EXERCISE GOAL: Please return every line of the records below that holds the word "care".

══ EXTRACTED RECORDS

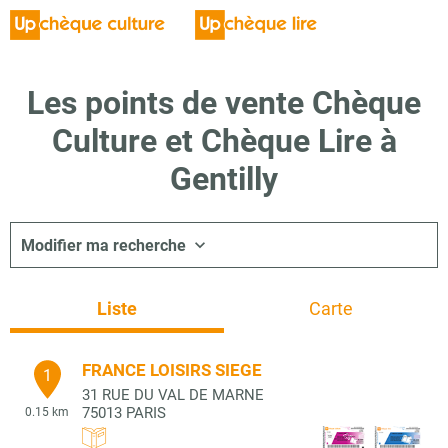
Les points de vente Chèque
Culture et Chèque Lire à
Gentilly
Modifier ma recherche
Liste
Carte
FRANCE LOISIRS SIEGE
1
31 RUE DU VAL DE MARNE
75013
PARIS
0.15 km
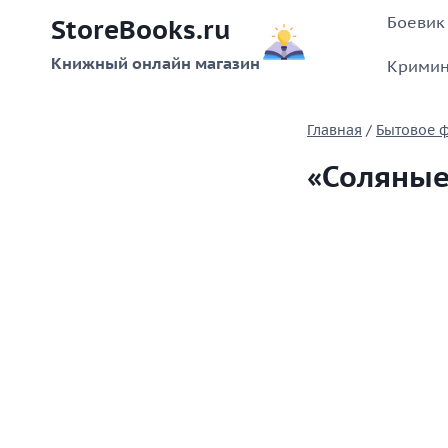
Перейти
Боевик
StoreBooks.ru
к
содержимому
Книжный онлайн магазин
Кримин
Главная
/
Бытовое 
«Соляные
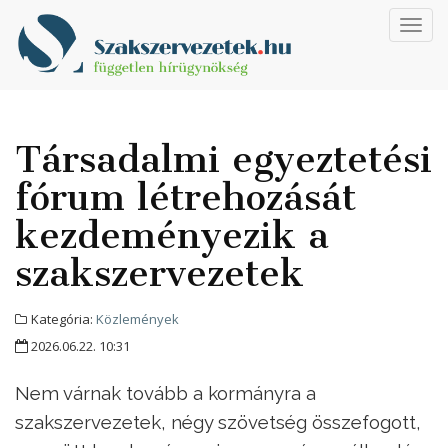
Toggl
navig
Társadalmi egyeztetési
fórum létrehozását
kezdeményezik a
szakszervezetek
Kategória:
Közlemények
2026.06.22. 10:31
Nem várnak tovább a kormányra a
szakszervezetek, négy szövetség összefogott,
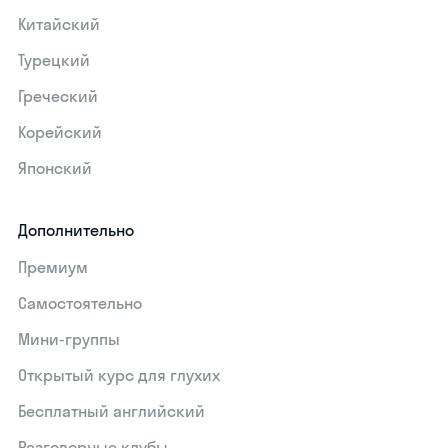
Китайский
Турецкий
Греческий
Корейский
Японский
Дополнительно
Премиум
Самостоятельно
Мини-группы
Открытый курс для глухих
Бесплатный английский
Разговорные клубы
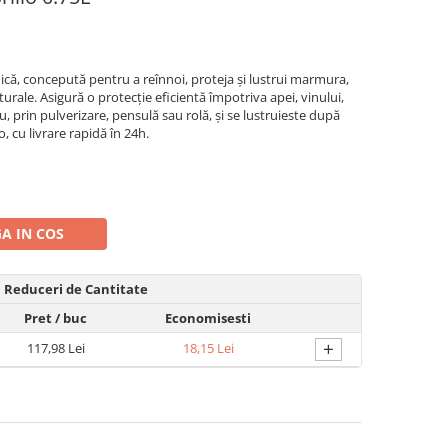
conică, concepută pentru a reînnoi, proteja și lustrui marmura,
aturale. Asigură o protecție eficientă împotriva apei, vinului,
lu, prin pulverizare, pensulă sau rolă, și se lustruieste după
, cu livrare rapidă în 24h.
A IN COS
Reduceri de Cantitate
Pret
/ buc
Economisesti
+
117,98 Lei
18,15 Lei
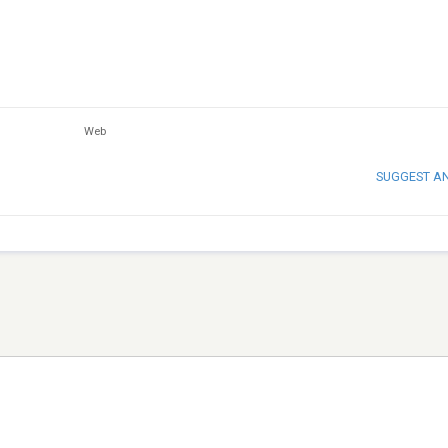
Web
SUGGEST A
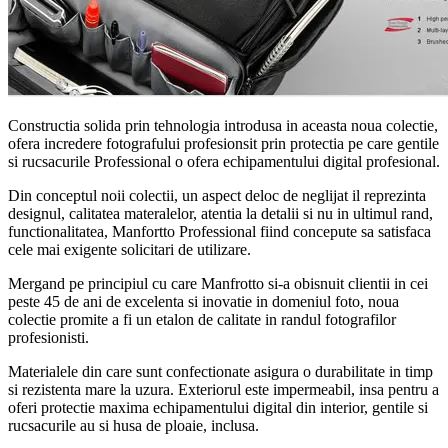
Constructia solida prin tehnologia introdusa in aceasta noua colectie,
ofera incredere fotografului profesionsit prin protectia pe care gentile
si rucsacurile Professional o ofera echipamentului digital profesional.
Din conceptul noii colectii, un aspect deloc de neglijat il reprezinta
designul, calitatea materalelor, atentia la detalii si nu in ultimul rand,
functionalitatea, Manfortto Professional fiind concepute sa satisfaca
cele mai exigente solicitari de utilizare.
Mergand pe principiul cu care Manfrotto si-a obisnuit clientii in cei
peste 45 de ani de excelenta si inovatie in domeniul foto, noua
colectie promite a fi un etalon de calitate in randul fotografilor
profesionisti.
Materialele din care sunt confectionate asigura o durabilitate in timp
si rezistenta mare la uzura. Exteriorul este impermeabil, insa pentru a
oferi protectie maxima echipamentului digital din interior, gentile si
rucsacurile au si husa de ploaie, inclusa.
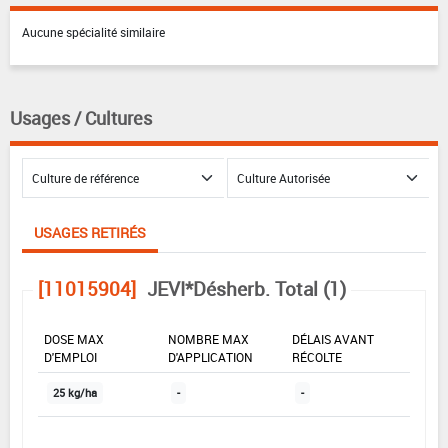
Aucune spécialité similaire
Usages / Cultures
USAGES RETIRÉS
[11015904]
JEVI*Désherb. Total (1)
DOSE MAX
NOMBRE MAX
DÉLAIS AVANT
D'EMPLOI
D'APPLICATION
RÉCOLTE
25 kg/ha
-
-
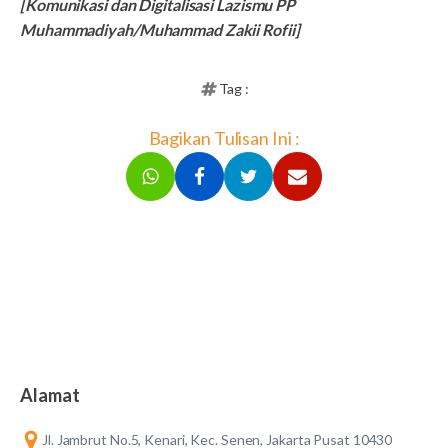
[Komunikasi dan Digitalisasi Lazismu PP
Muhammadiyah/Muhammad Zakii Rofii]
Tag :
Bagikan Tulisan Ini :
Alamat
Jl. Jambrut No.5, Kenari, Kec. Senen, Jakarta Pusat 10430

════

WRITTEN RESPONSE:
ofera incredere fotografului profesionsit prin protectia pe care gentile
Mergand pe principiul cu care Manfrotto si-a obisnuit clientii in cei
Materialele din care sunt confectionate asigura o durabilitate in timp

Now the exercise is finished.